(Task prompt): All lines up to and including the one that contains "[00:00.000]" are to be transcribed exactly, starting from the first line of the records.
BEGIN
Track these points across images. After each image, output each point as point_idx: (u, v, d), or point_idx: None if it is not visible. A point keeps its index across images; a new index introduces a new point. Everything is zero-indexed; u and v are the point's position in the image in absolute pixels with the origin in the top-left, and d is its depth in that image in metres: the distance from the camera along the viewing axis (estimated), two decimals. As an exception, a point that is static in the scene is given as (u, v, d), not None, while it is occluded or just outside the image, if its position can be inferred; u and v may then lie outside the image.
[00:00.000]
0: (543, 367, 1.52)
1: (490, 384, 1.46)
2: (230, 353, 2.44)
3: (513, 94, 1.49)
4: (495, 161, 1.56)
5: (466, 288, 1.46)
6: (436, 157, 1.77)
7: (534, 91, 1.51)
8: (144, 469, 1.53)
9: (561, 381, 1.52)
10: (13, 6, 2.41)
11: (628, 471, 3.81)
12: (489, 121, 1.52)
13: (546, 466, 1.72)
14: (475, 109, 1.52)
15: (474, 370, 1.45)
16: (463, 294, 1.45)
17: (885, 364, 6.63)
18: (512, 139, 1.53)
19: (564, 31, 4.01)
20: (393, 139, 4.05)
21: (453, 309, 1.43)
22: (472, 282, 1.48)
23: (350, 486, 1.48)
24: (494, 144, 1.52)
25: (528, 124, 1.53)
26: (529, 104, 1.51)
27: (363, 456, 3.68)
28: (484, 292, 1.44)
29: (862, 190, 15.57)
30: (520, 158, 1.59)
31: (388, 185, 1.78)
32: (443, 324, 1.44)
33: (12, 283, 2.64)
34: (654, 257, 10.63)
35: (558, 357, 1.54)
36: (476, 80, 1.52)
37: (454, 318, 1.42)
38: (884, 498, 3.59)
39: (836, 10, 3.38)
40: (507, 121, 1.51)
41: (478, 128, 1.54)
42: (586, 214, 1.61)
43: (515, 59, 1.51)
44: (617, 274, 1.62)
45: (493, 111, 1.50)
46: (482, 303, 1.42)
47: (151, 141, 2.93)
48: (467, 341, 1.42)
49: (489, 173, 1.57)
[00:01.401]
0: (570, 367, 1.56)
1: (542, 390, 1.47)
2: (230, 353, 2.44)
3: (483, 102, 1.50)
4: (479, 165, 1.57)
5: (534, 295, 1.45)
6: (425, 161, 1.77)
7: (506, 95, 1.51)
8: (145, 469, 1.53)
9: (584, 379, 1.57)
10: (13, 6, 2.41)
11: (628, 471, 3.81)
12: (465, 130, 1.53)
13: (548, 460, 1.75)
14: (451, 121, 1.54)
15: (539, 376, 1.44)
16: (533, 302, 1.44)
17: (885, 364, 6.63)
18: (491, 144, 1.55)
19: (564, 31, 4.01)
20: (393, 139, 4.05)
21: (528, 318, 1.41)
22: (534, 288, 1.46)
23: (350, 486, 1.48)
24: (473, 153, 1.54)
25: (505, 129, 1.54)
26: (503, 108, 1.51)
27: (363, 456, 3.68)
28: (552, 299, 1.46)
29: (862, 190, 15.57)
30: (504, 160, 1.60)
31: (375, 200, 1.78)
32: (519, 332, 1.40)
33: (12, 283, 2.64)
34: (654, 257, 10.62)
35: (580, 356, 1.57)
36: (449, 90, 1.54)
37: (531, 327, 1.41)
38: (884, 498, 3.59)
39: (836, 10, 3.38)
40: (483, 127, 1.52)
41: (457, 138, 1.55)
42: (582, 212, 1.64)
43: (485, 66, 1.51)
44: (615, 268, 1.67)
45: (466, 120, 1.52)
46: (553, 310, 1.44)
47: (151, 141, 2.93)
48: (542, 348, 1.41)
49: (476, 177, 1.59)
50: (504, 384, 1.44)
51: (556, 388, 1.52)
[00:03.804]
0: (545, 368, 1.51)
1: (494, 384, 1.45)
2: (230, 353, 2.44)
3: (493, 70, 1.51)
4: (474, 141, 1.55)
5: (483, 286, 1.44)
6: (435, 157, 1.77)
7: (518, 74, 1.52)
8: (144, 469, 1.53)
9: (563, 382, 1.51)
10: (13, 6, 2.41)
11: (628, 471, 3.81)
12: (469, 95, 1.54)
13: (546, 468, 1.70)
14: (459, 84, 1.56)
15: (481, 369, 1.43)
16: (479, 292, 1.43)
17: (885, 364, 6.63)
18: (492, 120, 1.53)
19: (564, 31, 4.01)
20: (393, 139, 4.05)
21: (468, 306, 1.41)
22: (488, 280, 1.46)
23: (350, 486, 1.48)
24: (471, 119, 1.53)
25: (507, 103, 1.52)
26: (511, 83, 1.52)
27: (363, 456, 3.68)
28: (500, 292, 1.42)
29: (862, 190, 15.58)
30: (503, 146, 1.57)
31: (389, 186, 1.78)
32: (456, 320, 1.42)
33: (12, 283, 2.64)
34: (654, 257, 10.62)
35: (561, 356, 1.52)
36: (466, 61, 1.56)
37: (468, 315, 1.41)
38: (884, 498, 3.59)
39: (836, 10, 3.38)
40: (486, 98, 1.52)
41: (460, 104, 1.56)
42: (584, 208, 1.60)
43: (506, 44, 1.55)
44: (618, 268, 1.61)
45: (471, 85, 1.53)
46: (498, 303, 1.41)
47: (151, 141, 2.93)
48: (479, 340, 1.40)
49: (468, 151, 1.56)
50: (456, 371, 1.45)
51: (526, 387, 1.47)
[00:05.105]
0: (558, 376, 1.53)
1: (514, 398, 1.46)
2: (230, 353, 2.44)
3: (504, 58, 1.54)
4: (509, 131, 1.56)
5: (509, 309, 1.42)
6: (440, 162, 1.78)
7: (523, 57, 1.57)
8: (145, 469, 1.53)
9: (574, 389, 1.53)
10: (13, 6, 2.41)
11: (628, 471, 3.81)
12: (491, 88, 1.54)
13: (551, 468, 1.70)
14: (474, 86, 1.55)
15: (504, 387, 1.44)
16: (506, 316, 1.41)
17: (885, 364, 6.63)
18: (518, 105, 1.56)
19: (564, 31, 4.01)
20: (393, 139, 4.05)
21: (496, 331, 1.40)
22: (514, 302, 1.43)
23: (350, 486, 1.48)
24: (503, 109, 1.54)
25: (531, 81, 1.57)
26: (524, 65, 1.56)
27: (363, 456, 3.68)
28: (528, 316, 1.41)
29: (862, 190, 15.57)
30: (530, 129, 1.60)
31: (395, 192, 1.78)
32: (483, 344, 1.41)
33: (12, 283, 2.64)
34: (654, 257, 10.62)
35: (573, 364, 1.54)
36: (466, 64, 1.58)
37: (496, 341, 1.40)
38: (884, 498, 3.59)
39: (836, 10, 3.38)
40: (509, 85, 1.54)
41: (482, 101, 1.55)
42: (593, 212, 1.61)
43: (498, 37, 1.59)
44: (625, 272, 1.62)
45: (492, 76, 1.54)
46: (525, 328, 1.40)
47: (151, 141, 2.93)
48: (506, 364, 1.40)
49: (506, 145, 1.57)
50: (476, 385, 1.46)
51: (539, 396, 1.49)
END
(The completed task):
Track these points across images. After each image, output each point as point_idx: (u, v, d), or point_idx: None if it is not visible. A point keeps its index across images; a new index introduces a new point. Everything is zero-indexed; u and v are the point's position in the image in absolute pixels with the origin in the top-left, and d is its depth in that image in metres: the distance from the camera along the viewing axis (estimated), two decimals. As an exception, a point that is static in the scene is given as (u, v, d), not None, while it is occluded or just outside the image, if its position can be inferred; u and v may then lie outside the image.
[00:00.000]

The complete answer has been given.